Everyone has a Covid-19 story. One day, when the pandemic moves into history, we’ll look back in disbelief at the carnage. Along with official statistics measuring its rise, people will actively try to record their experiences. Maybe it’s just a snap of something of interest, like a ‘keep your distance’ sign. Memories will be kept in different ways, reflecting the technology of our times.
Social media platforms like Twitter, WhatsApp, Messenger, WeChat and Weibo will capture a collective yet very personal story, providing a snapshot as the pandemic unfolded. Blogs like this one actively follow events and comment as things unfold, providing just one perspective out of seven billion.
Some people take photographs to document upheaval in communities. Others keep diaries. This is how we cope in real life (irl, to use current text speak). This is how we respond to the dramatic change and tragic trajectory the pandemic continues to follow.
In twenty or fifty years’ time, there’ll be a reference point, a voice rather than a statistic telling you how it was. Libraries and museums have already started collecting pandemic ephemera, print and digital material to ensure we don’t forget the impact of Covid-19.

So while on a micro level, it will be individuals mourned and missed, the pandemic itself will be measured by milestones. Today, the world has reached yet another one. Two million deaths globally. In the future, you’ll have to sift through collections to hear or read a real, lived experience.

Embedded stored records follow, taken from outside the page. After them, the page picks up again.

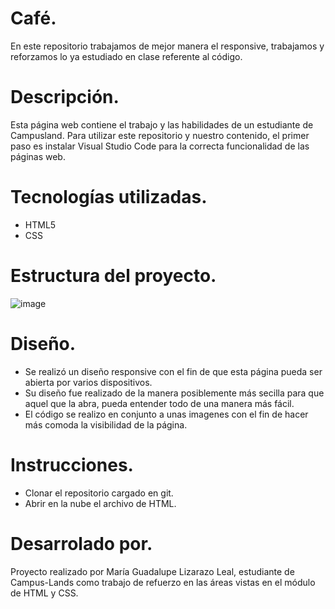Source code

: # Café.
En este repositorio trabajamos de mejor manera el responsive, trabajamos y reforzamos lo ya estudiado en clase referente al código.

# Descripción.
Esta página web contiene el trabajo y las habilidades de un estudiante de Campusland. Para utilizar este repositorio y nuestro contenido, el primer paso es instalar Visual Studio Code para la correcta funcionalidad de las páginas web.

# Tecnologías utilizadas.
* HTML5
* CSS

# Estructura del proyecto.
![image](https://github.com/user-attachments/assets/fa433c16-c563-48cf-9fe7-872cacce0be7)

# Diseño.
* Se realizó un diseño responsive con el fin de que esta página pueda ser abierta por varios dispositivos.
* Su diseño fue realizado de la manera posiblemente más secilla para que aquel que la abra, pueda entender todo de una manera más fácil.
* El código se realizo en conjunto a unas imagenes con el fin de hacer más comoda la visibilidad de la página.

# Instrucciones.
* Clonar el repositorio cargado en git.
* Abrir en la nube el archivo de HTML.

# Desarrolado por.
Proyecto realizado por María Guadalupe Lizarazo Leal, estudiante de Campus-Lands como trabajo de refuerzo en las áreas vistas en el módulo de HTML y CSS.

“We are going into a second year of this. It could even be tougher given the transmission dynamics and some of the issues that we are seeing,” Mike Ryan, the WHO’s top emergencies official, said.
It’s the deadliest respiratory pandemic in a century. And we know there’s more to come. We all continue to be aghast at what’s going on. But humans will continue to put their footprint on the pandemic, to make sure it’s not only the big numbers you remember.